Viscount Aglowe was hosting in the main courtyard of his estate. The sunken dance floor, large as it was, only took up a small part of the total floor space and the higher tier of the party was crowded with people in flammable clothes and tables covered in burnable finery. Statuary and fountains dotted each corner of the space with dry shrubbery in between. For all the kitschy aquatic décor on display, it did nothing to alleviate the notion that all of Aglowe's expensive stuff faced imminent burning. I wouldn't get too hung up on the things the viscount lost, but the people—blank-eyed socialites with too much money and too little class as they were—still deserved better.
The layout of the party had one thing working for it. Aglowe's real display of wealth stood in the surrounding walls. Fifteen feet of smooth white stone shot with blue luminescent veins stood guard around the viscount and his guests. People called it magerock, or mana-marble or a handful of other uninspired names. It was artificial and to someone even partially dwarven it was an abomination. Uncountable tons of rock slept underfoot waiting to be cut and set, yet flighty mages dumped a fortune's worth of magic-enabling dust into pulling an imitation out of thin air.

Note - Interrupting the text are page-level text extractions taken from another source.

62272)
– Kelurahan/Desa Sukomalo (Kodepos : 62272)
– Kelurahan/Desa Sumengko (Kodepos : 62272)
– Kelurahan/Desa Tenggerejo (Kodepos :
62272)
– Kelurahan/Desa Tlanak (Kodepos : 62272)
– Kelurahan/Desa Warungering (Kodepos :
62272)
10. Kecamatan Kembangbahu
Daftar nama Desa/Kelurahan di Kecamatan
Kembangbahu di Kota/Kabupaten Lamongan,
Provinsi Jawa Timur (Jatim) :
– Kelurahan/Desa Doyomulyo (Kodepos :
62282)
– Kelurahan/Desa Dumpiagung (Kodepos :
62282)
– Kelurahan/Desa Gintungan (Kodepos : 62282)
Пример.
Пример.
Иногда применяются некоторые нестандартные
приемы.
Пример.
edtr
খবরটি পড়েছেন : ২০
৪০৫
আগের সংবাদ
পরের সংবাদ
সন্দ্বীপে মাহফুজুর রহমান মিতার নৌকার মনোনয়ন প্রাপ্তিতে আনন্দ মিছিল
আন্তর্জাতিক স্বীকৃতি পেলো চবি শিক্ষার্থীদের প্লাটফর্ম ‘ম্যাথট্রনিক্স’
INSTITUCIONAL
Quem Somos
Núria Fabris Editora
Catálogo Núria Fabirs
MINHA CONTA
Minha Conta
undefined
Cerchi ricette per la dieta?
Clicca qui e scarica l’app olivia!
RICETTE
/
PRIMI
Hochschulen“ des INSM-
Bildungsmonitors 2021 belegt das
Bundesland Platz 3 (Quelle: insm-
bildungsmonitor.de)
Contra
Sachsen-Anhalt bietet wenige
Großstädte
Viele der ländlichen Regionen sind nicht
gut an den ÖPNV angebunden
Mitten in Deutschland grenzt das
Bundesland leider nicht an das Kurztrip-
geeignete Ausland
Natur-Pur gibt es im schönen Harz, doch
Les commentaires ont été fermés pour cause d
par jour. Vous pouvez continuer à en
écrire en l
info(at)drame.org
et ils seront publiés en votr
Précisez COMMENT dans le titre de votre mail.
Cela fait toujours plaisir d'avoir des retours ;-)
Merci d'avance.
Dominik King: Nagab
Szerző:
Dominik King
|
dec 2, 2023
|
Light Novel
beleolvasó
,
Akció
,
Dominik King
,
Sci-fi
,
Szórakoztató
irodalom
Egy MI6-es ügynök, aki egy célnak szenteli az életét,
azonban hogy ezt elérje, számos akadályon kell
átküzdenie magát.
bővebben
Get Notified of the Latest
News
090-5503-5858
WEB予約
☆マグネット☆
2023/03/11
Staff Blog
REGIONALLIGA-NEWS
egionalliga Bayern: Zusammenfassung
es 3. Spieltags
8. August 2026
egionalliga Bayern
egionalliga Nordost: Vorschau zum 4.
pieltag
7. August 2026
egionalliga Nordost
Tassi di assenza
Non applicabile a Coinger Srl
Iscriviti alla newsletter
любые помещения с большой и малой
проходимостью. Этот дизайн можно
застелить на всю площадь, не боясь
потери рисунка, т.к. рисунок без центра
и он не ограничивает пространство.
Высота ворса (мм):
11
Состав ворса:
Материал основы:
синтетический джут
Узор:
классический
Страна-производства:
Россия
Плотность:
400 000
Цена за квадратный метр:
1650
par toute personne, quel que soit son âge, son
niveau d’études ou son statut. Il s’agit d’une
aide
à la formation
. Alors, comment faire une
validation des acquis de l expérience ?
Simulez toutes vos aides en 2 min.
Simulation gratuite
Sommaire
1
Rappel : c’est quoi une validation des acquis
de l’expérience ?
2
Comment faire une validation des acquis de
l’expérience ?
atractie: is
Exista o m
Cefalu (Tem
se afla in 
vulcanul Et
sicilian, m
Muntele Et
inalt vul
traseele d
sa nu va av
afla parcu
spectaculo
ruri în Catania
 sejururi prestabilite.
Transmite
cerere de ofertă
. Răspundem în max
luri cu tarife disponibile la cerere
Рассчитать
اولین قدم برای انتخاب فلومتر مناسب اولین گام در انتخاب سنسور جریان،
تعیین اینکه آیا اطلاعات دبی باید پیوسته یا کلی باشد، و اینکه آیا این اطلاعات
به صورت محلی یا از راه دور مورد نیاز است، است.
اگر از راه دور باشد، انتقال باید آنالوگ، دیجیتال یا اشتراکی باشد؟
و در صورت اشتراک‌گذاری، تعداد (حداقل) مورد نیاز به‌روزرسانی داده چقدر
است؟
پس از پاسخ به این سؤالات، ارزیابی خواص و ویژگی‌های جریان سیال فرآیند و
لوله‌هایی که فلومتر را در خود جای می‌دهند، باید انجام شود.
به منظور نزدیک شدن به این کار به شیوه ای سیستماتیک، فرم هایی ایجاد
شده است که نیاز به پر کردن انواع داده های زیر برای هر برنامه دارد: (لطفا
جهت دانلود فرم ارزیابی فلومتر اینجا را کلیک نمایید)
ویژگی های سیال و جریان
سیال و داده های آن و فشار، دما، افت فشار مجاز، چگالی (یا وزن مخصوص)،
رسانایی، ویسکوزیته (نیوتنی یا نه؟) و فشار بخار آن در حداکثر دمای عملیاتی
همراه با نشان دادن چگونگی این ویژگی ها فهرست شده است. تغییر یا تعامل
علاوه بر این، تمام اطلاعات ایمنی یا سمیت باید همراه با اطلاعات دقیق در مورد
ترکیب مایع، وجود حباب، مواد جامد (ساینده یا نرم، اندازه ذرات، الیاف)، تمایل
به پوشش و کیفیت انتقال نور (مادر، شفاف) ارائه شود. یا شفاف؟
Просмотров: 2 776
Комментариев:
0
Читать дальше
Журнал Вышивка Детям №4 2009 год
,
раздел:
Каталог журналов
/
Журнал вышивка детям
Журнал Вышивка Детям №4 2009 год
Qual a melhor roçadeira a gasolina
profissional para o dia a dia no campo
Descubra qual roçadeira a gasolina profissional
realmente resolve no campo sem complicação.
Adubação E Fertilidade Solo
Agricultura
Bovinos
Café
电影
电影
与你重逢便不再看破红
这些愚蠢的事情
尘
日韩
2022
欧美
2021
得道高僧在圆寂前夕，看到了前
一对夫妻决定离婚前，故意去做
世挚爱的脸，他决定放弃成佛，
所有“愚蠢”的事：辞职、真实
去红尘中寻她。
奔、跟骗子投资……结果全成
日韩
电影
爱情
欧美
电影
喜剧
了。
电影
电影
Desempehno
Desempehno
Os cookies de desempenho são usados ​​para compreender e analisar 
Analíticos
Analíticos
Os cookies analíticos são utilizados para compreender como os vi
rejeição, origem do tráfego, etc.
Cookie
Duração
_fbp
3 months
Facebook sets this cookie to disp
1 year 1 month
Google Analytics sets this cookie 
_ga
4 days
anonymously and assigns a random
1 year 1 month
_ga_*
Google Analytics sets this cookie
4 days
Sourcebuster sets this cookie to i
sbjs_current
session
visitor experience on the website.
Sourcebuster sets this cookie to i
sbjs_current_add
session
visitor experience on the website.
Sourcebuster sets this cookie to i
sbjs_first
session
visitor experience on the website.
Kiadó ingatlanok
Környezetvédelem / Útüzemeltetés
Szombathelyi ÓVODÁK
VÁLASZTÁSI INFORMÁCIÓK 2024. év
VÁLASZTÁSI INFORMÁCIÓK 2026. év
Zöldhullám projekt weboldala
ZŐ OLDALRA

Magerock had one almost-practical use aside from signaling its owner's offensive level of wealth. Any magic missiles or other mage-like acts of aggression loosed near the walls would be stopped dead, sucked up by whatever enchantment made the whole thing glow like blue marble. Nobody could walk under a magerock arch looking like somebody else and still keep their glamour up on the other side. It was all well and good, and made the people at parties like this feel protected from the scary specter that was anything outside of their bubble. However, magerock didn’t offer any protection when something happened inside its perimeter as evidenced by the guy on fire's previous joke of trying to burn my face off.